The --repo-server-strict-tls boolean flag is deprecated across all components: - argocd-server - argocd-application-controller - argocd-applicationset-controller - argocd-notification

Reason for deprecation: The old flag used implicit behavior (automatically loading embedded certificates from /app/config/server/tls/), making it difficult to maintain consistency across components. The new approach is more explicit and aligns with Kubernetes Secret mounting patterns.

Important: This deprecation does NOT affect TLS capabilities. Operators can still configure TLS-only connections (without mTLS) using the new flag.

Migration Guide

The deprecated flag will continue to work in 3.5 (with warnings), but you should migrate to the new approach:

Option 1: Migrate to --repo-server-ca-cert-path (Recommended)

Replace the deprecated flag with an explicit CA certificate path:

# Before (3.4 and earlier):
argocd-server \
  --repo-server-strict-tls

# After (3.5):
argocd-server \
  --repo-server-ca-cert-path=/app/config/server/tls/ca.crt

Kubernetes manifests:

# Before:
spec:
  containers:
  - name: argocd-server
    args:
    - argocd-server
    - --repo-server-strict-tls
    volumeMounts:
    - name: server-tls
      mountPath: /app/config/server/tls

# After:
spec:
  containers:
  - name: argocd-server
    args:
    - argocd-server
    - --repo-server-ca-cert-path=/app/config/server/tls/ca.crt
    volumeMounts:
    - name: server-tls
      mountPath: /app/config/server/tls

Option 2: Use environment variable (Alternative)

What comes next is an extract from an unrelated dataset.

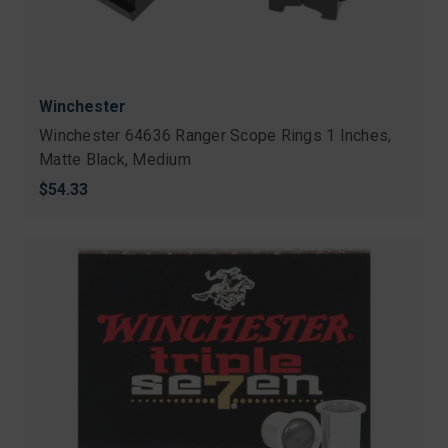
Winchester
Winchester 64636 Ranger Scope Rings 1 Inches,
Matte Black, Medium
$54.33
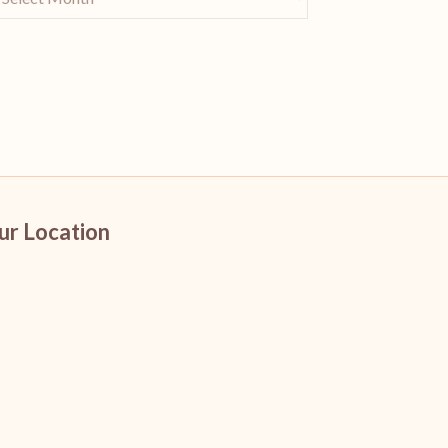
ur Location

Instead of a flag, use the corresponding environment variable:

# Before:
argocd-server --repo-server-strict-tls

# After:
export ARGOCD_SERVER_REPO_SERVER_CA_CERT_PATH=/app/config/server/tls/ca.crt
argocd-server

Option 3: Continue using deprecated flag (Not recommended, temporary only)

The flag will continue to work in 3.5 but will issue a deprecation warning. Using both flags together is supported:

# This continues to work in 3.5 (but will show deprecation warning):
argocd-server \
  --repo-server-strict-tls \
  --repo-server-ca-cert-path=/app/config/server/tls/ca.crt

Backward Compatibility

  • Both flags work together using OR semantics: if either is set to true, strict validation is enabled
  • No functionality is lost; TLS validation capabilities remain unchanged
  • The new flag is more explicit and maintainable

Timeline

  • v3.5: Deprecated flag still works (with warnings)
  • v3.6+: Flag may be removed; plan migration accordingly

All components affected (server, application-controller, applicationset-controller, notification-controller) follow the same migration pattern.